Detail of the tiled entrance to the staircase that leads to second-story apartments and (originally) offices in the Oppenheimer and Storie buildings. No, I didn't move cigarette butts.
I spent part of Sunday afternoon taking, processing and posting photos of Main Street District buildings, part of an ongoing and seemingy endless project that you can take a look at by hitting the "Chariton's Square Deal Blog" link in the sidebar here. Remember, that it's a work in progress.
One thing you notice while doing this sort of thing is the attention paid to detail when these old buildings were designed and built --- a thing of the past.
The tile work here is on the floors of entrances to the Oppenheimer and Lockwood buildings, two of four wonderfully harmonious buildings that went up during 1904 to replace earlier buildings destroyed in a disastrous fire of January, that year. That fire took out earlier buildings owned by the Lockwood, Storie and Oppenheimer families as well as the massive Mallory Opera Block.
The four "new" buildings are (from the right) Hollinger & Larimer, Oppenheimer, Storie and Lockwood. There probably were similar tiled entrances to the Storie and Holliger & Larimer buildings, but these have been swept away by later renovations. This type of work also is evident in the entry to the east-side State Theater Building, very similar to the Lockwood Building.
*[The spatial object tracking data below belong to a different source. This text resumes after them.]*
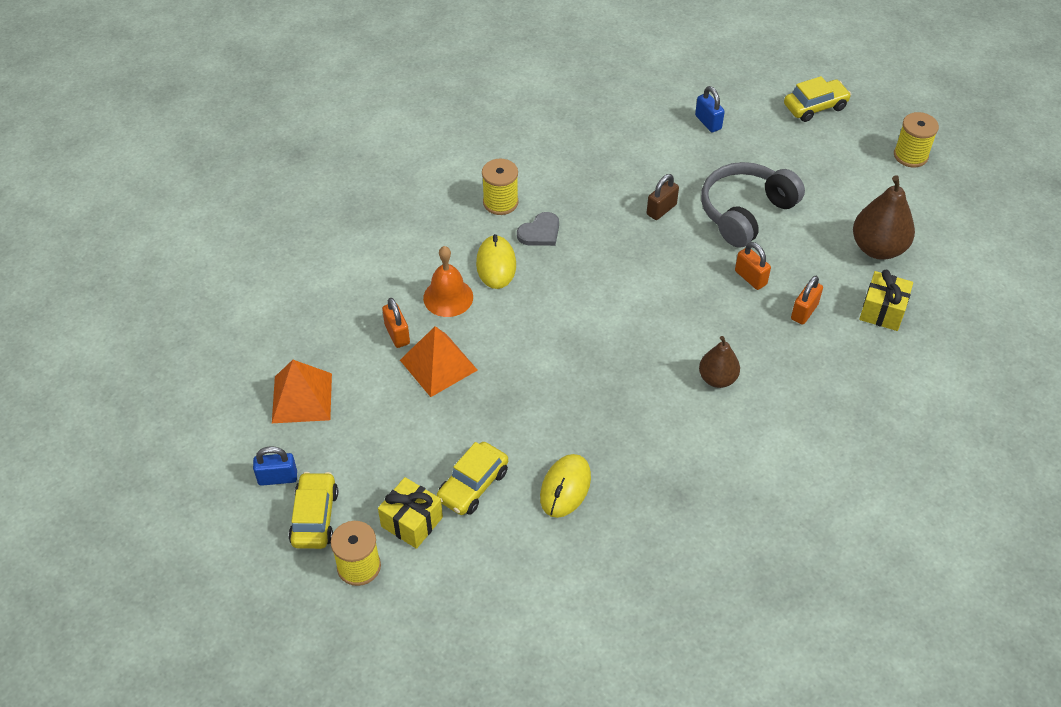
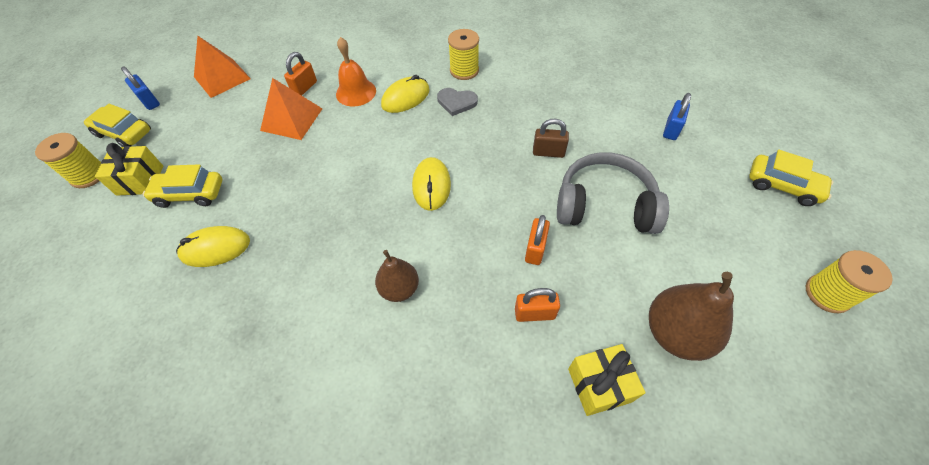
camera: 55 degrees right, 5 degrees up
(314, 517) = (124, 133): yellow car -> yellow car turned 120 degrees counterclockwise
(628, 304) = (431, 186): none -> yellow mouse

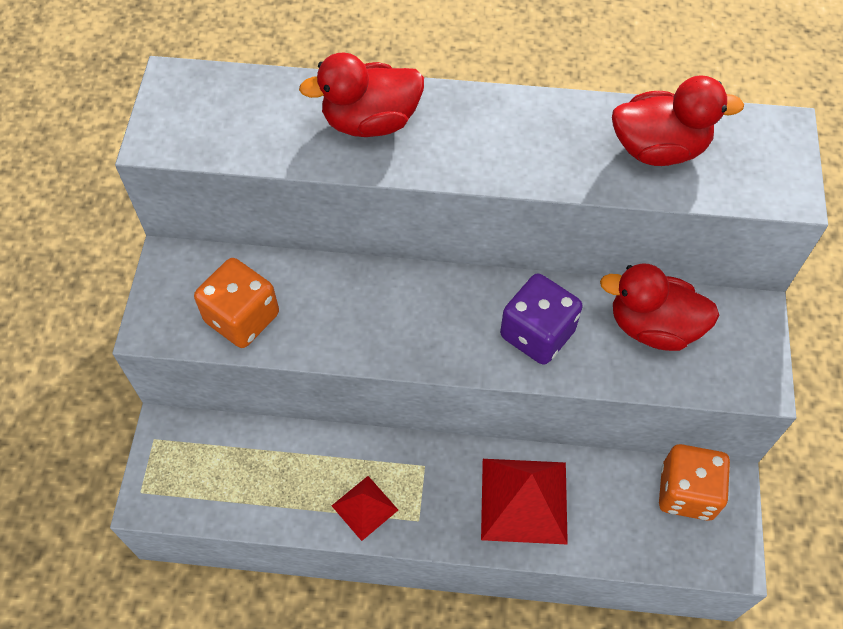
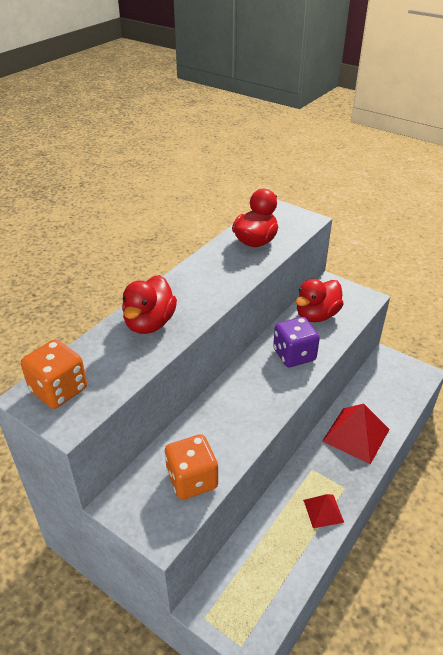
camera: 60 degrees left, 20 degrees down
(686, 492) = (382, 372): orange dice -> orange dice (59, 390)

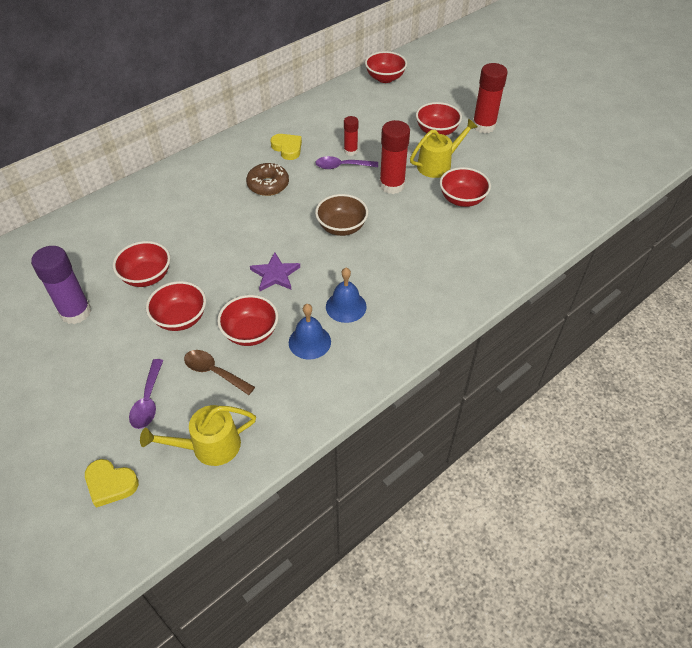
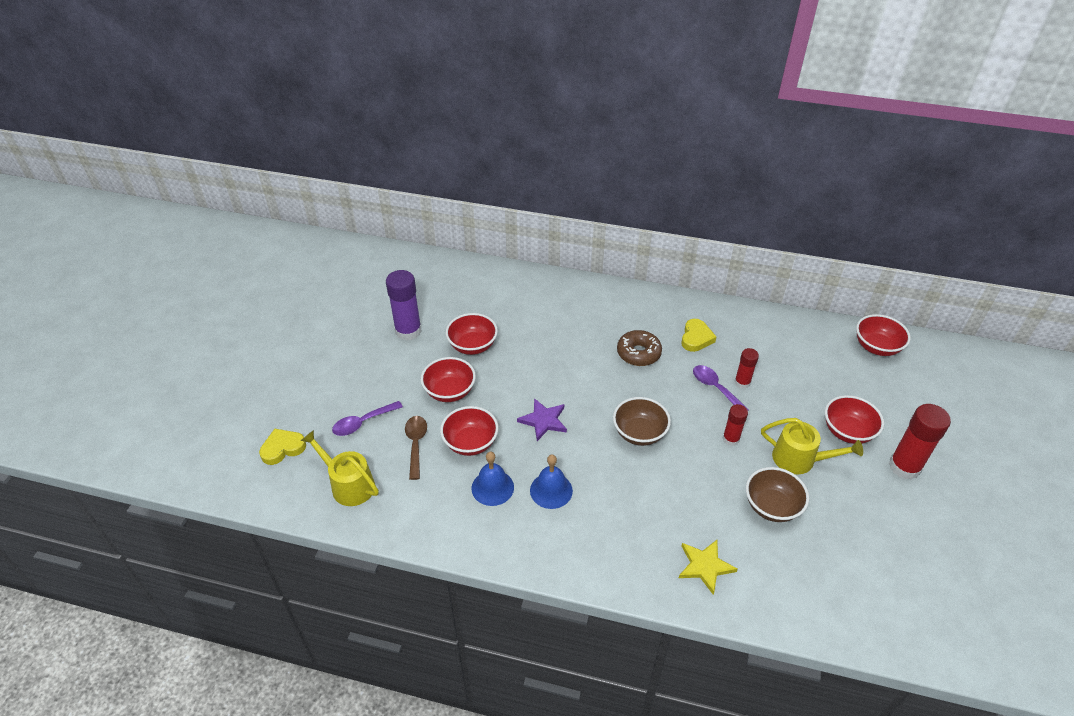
camera: 55 degrees right, 5 degrees down
(110, 484) = (283, 448): yellow heart -> yellow heart turned 75 degrees clockwise
(392, 185) = (731, 439): red glue stick -> red glue stick, size x0.57
(462, 199) = (771, 506): red bowl -> brown bowl
(481, 259) = (705, 566): none -> yellow star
Here is a complete view of the Oppenheimer-Storie staircase entry --- there obviously is no janitor here to sweep the entrance that now serves upstairs apartments.
And these are the entrances to the two storefronts in the Oppenheimer Building. Yes, I could have moved the mats --- but I didn't.
And here is the entrance to the Lockwood Building, now unoccupied and for sale. Although I've never seen it, the second-floor apartment in the Lockwood Building is reportedly among the most elaborate around the square since it was designed as the home of the Lockwoods, who operated a jewelry store in this building.
The most likely candidate for designer of these four buildings is Chariton architect and contractor O.A. Hougland, but so far at least nothing has turned up to confirm that.